Extend Merino via Rust Extensions

  • Status: Proposed
  • Deciders: All Merino engineers
  • Date: 2025-07-28

Context and Problem Statement

As Merino continues to expand with an ever-growing user base, performance hot-spots and resource intensive code paths have emerged in the code base, which impose new challenges in service scalability and operational cost hikes.

As a common solution, Python extensions can be developed for performance critical modules, but they also bring their own challenges such as the familiarity with a low-level language (e.g. C/C++ or Rust), tooling, and the potential issues (e.g. memory safety).

In this ADR, we explore various options to develop Python extensions for Merino and aim to identify a reasonable approach for us extend Merino to meet the performance needs while maintaining the overall developer experience that we equally value for the project.

Note that:

Instead of re-writing performance critical parts as language-level extensions, we could also carve certain functionalities out and tackle them separately outside of Merino. For instance, a new service can be added to handle a computationally intensive task for Merino. Or a dedicated external storage system can be used to replace an in-memory dataset in Merino.

That approach is out of scope for this ADR as it normally requires a wider discussion on service architecture or system design changes. This ADR only focuses on extensions on the language level.

Decision Drivers

  1. The ability to meet the desirable performance requirements and to get fine-grained control over compute resources.
  2. Developer experience. Developing Merino extensions should not have negative impact on the overall developer experience of Merino.
  3. System safety. Performance boost should not be achieved at the cost of system safety regressions.

Considered Options

  • A. Extend Merino via Rust extensions through PyO3/Maturin ecosystem.
  • B. Extend Merino via C/C++ extensions.
  • C. Maintain status quo – build Merino in pure Python.

Decision Outcome

Chosen option:

  • A. "Extend Merino via Rust extensions through PyO3/Maturin ecosystem".

Positive Consequences

  • Rust is a system programming language suitable for developing performance critical software. PyO3/Maturin is a mature ecosystem for building Python extensions.
  • Rust has been widely adopted at Mozilla for both server and client side development. Its learning curve is relatively lower than other counterparts such as C/C++ for Python extension development.
  • Rust's strong memory safety guarantees are superior than other competitors.

Negative Consequence

  • Rust would be a requirement for Merino's extension development, which comes with its own learning curve.
  • Require the familiarity with PyO3/Maturin.

Mitigations

  • To minimize interruptions, Merino extensions will be developed as a separate Python package using a dedicated git repo. The extensions will be added to Merino as a PyI dependence. For Merino developers who do not work on extensions, their development experience will remain unchanged.
  • While the basic familiarity with PyO3/Maturin is still required for Merino extension developers, common development actions can be provided via uv and Makefile tasks. Package building and publishing will be automated in CI.
  • The DISCO team will host "Office Hours" regularly to help Merino developers with questions about Rust & extension development.

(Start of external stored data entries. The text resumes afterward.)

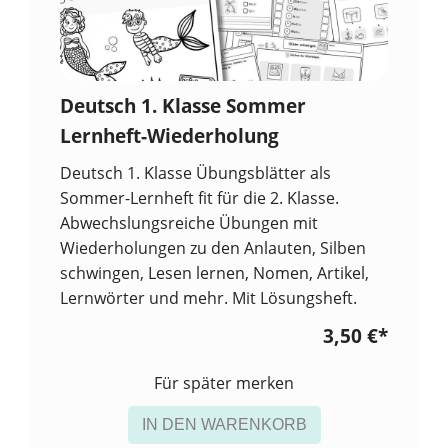
Deutsch 1. Klasse Sommer
Lernheft-Wiederholung
Deutsch 1. Klasse Übungsblätter als
Sommer-Lernheft fit für die 2. Klasse.
Abwechslungsreiche Übungen mit
Wiederholungen zu den Anlauten, Silben
schwingen, Lesen lernen, Nomen, Artikel,
Lernwörter und mehr. Mit Lösungsheft.
3,50 €
*
Für später merken
IN DEN WARENKORB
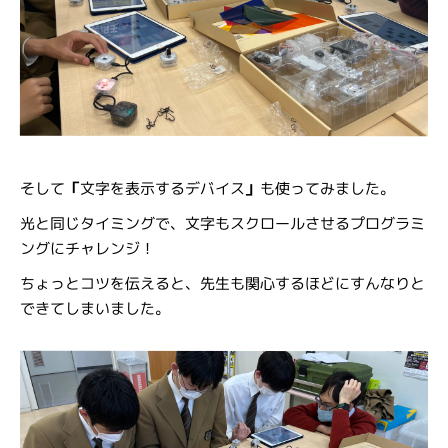
そして
「
文字を表示するデバイス
」
も使ってみました。
光と同じタイミングで、文字もスクロールさせるプログラミ
ングにチャレンジ！
ちょっとコツを伝えると、先生も関心するほどにすんなりと
できてしまいました。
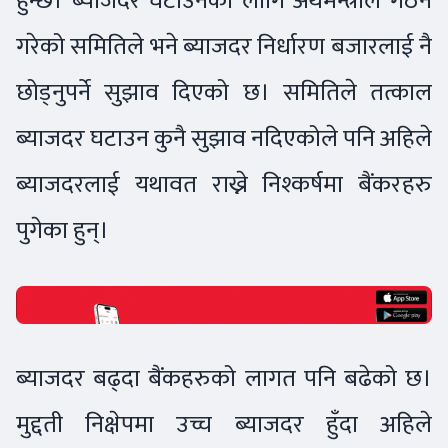
हुन्छ। ब्याजदर घटाउनको लागि अर्थमन्त्रीले गठन
गरेको समितिले भने ब्याजदर निर्धारण बजारलाई नै
छोड्नुपर्ने सुझाव दिएको छ। समितिले तत्काल
ब्याजदर घटाउन कुनै सुझाव नदिएकोले पनि अहिले
ब्याजदरलाई यथावत राख्ने निश्कर्षमा बैंकरहरु
पुगेका हुन्।
ब्याजदर बढ्दा बैंकहरुको लागत पनि बढेको छ।
मुद्दती निक्षेपमा उच्च ब्याजदर हुँदा अहिले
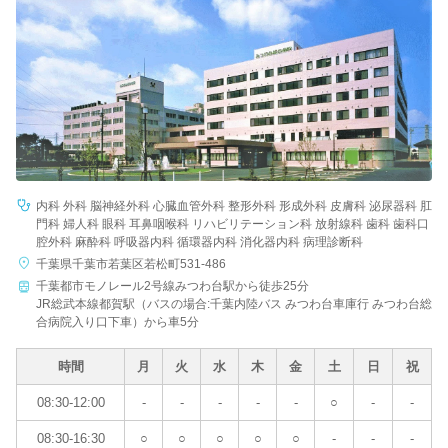
病院名
条件を変更する
内科 外科 脳神経外科 心臓血管外科 整形外科 形成外科 皮膚科 泌尿器科 肛
門科 婦人科 眼科 耳鼻咽喉科 リハビリテーション科 放射線科 歯科 歯科口
腔外科 麻酔科 呼吸器内科 循環器内科 消化器内科 病理診断科
千葉県千葉市若葉区若松町531-486
千葉都市モノレール2号線みつわ台駅から徒歩25分
JR総武本線都賀駅（バスの場合:千葉内陸バス みつわ台車庫行 みつわ台総
合病院入り口下車）から車5分
時間
月
火
水
木
金
土
日
祝
08:30-12:00
-
-
-
-
-
○
-
-
08:30-16:30
○
○
○
○
○
-
-
-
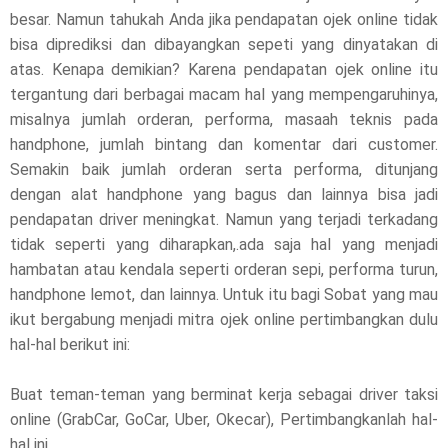
besar. Namun tahukah Anda jika pendapatan ojek online tidak
l
bisa diprediksi dan dibayangkan sepeti yang dinyatakan di
atas. Kenapa demikian? Karena pendapatan ojek online itu
e
tergantung dari berbagai macam hal yang mempengaruhinya,
misalnya jumlah orderan, performa, masaah teknis pada
a
handphone, jumlah bintang dan komentar dari customer.
s
Semakin baik jumlah orderan serta performa, ditunjang
dengan alat handphone yang bagus dan lainnya bisa jadi
e
pendapatan driver meningkat. Namun yang terjadi terkadang
!
tidak seperti yang diharapkan,.ada saja hal yang menjadi
hambatan atau kendala seperti orderan sepi, performa turun,
handphone lemot, dan lainnya. Untuk itu bagi Sobat yang mau
ikut bergabung menjadi mitra ojek online pertimbangkan dulu
hal-hal berikut ini:
Buat teman-teman yang berminat kerja sebagai driver taksi
online (GrabCar, GoCar, Uber, Okecar), Pertimbangkanlah hal-
hal ini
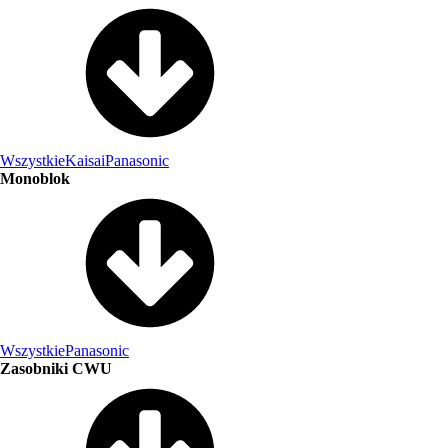
Wszystkie
Kaisai
Panasonic
Monoblok
Wszystkie
Panasonic
Zasobniki CWU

Pros and Cons of the Options

Option A: Extend Merino via Rust extensions Through PyO3/Maturin

This approach allows Merino developers to identify the performance critical code in Merino and re-implement it as Python extensions in Rust via PyO3 to boost system performance or resolve bottlenecks.

Pros

  • Using Python extensions is a common way to achieve higher performance and lower resource footprint in Python.
  • Rust has gained its popularity in building Python extensions lately. Many popular Python extensions, including the ones used by Merino, e.g. pydantic and orjson, are built in Rust via Pyo3.
  • Building Python extensions normally requires manual management of compute resources using a low-level language, hence extensions are prone to memory safety bugs. Rust is superior over its competitors w.r.t avoiding memory safety issues as it is a memory safe language.

Cons

  • Rust has a steep learning curve.
  • Many disruptive changes from build, test, and release to Merino's development processes if we were to introduce Rust and PyO3 to the Merino project, which could negatively affect Merino's developer experience especially for folks that do not work on extensions.

Option B: Extend Merino via C/C++ Extensions

C/C++ and Cython are the most popular languages for developing Python extension development. While being the most mature solution, it requires the use of C/C++ that is even more alien than Rust to most Merino developers.

Pros

  • The most mature ecosystem as it's the standard way to build Python extensions.
  • Best performance.

Cons

  • C/C++ has an equally steep learning curve as Rust.
  • C/C++ is memory unsafe and more likely to introduce safety issues to Merino.

Option C: Maintain Status Quo – Build Merino in pure Python

We could continue to build everything in Python for Merino. For performance critical code, we could either optimize it in pure Python or resort to third party packages if any.

Pros

  • Python is all we need for Merino development.
  • No changes required for build, package, and release processes.

Cons

  • Could be difficult to optimize things if bare-metal or fine-grained resource control is needed.
  • Of-the-shelf solutions are not always available specifically for business logic code paths.